Few movies activated my imagination as a child the way The Rocketeer did. My mother would tape two 2-liter bottles together and attach yarn for shoulder straps so that I could pretend that I had a rocket pack of my own. The movie that so influenced my play time was made, naturally, by Walt Disney. The title refers to the protagonist after he finds an experimental jet-pack created by Howard Hughes and develops a “super hero” persona. Cliff Secord is a stunt pilot in 1938 LA, it is he, along with his mechanic friend, who discover the rocket-pack stowed away in the cockpit of a plane. What starts as an innocent experiment to get the pack working, quickly turns into a game of cat and mouse. While Cliff aims to fine tune his ability with the Jet-Pack, the Nazi party wants nothing more than to get it’s hands on it so they can reverse engineer it and use it in the war effort.

It’s a high-flying underrated adventure that manages to captivate the audience with convincing visuals and likeable characters. The period-piece feel ads to the atmosphere in a very “Indiana Jones” sort of way. A good chunk of what makes the movie work so well is the attention to details and set design. The premise alone lays the ground work for an exciting ride, and with solid performances from it’s entire cast the set pieces can easily meld into the story, just the way they should. The jet-pack itself offers many opportunities for creative uses of special effects to take center stage. As this movie was made in the early 90s CGI was nowhere near as advanced as it is today. Industrial Light and Magic did a fantastic job in not attempting to show us amazing feats that would have been impossible for them to convincingly show the audience.
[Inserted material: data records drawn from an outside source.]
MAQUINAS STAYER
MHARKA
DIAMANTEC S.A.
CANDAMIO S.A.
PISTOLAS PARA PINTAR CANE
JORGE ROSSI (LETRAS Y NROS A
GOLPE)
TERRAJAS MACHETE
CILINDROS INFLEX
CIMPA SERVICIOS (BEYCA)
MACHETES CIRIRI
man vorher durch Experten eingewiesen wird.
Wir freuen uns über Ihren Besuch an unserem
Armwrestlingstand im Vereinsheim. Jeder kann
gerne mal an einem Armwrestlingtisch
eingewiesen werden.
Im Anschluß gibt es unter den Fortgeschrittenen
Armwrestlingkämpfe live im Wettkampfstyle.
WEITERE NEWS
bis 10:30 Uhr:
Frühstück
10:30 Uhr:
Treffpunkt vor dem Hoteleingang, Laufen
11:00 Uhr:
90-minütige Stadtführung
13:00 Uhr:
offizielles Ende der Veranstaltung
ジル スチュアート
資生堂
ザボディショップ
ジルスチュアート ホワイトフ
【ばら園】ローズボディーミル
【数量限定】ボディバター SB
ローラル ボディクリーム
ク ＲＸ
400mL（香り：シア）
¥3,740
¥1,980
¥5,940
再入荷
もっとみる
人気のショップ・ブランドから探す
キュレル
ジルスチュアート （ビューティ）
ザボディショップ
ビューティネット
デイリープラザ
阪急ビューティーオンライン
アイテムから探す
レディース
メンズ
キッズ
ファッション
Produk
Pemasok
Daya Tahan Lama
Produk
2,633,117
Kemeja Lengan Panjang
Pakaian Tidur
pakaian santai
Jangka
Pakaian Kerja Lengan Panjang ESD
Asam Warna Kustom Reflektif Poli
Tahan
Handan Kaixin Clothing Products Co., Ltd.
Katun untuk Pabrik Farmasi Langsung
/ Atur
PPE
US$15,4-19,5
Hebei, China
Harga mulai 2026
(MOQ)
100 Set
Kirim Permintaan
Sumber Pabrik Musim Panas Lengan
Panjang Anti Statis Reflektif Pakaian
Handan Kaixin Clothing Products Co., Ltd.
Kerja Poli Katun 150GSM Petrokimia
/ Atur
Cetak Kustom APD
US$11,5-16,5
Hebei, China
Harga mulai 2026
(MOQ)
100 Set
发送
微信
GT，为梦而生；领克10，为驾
Also, it should be noted that although not the most colorful, The Rocketeer himself has one of the coolest super hero costumes ever.
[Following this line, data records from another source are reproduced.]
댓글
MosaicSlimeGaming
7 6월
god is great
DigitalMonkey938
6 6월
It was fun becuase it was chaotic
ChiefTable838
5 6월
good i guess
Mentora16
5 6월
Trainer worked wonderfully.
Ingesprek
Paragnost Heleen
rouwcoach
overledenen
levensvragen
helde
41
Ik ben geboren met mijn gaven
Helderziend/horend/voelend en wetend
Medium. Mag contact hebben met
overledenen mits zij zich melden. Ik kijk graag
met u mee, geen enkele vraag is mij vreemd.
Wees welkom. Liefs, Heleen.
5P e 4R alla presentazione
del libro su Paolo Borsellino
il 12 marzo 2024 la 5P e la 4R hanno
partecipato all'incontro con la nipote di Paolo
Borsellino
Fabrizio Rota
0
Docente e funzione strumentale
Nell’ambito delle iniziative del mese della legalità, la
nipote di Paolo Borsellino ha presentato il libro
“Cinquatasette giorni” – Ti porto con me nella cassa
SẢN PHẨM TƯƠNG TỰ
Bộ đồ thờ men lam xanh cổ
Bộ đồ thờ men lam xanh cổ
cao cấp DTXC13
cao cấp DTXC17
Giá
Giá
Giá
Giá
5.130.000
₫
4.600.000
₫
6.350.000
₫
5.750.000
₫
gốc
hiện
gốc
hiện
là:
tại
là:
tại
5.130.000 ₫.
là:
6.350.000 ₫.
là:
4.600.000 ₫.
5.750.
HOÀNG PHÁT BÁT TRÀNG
The past few decades have been filled with various renditions of super hero movies and, with the exception of the Superman franchise, They have relied on the dark nature of comic books in an attempt to convey a sense of seriousness to the film. The Rocketeer, on the other hand, forgoes the dark and gritty and replaces it with an adventurous and almost innocent sort of fun in the face of great peril. The lighter tone was one of the biggest caveats that critics of this movie point out; in my opinion it is one of its many strengths. Few comic book movies strive for a PG rating, but The Rocketeer was able to give us a fun and visually engaging feature that was enjoyable for younger children as well as adults.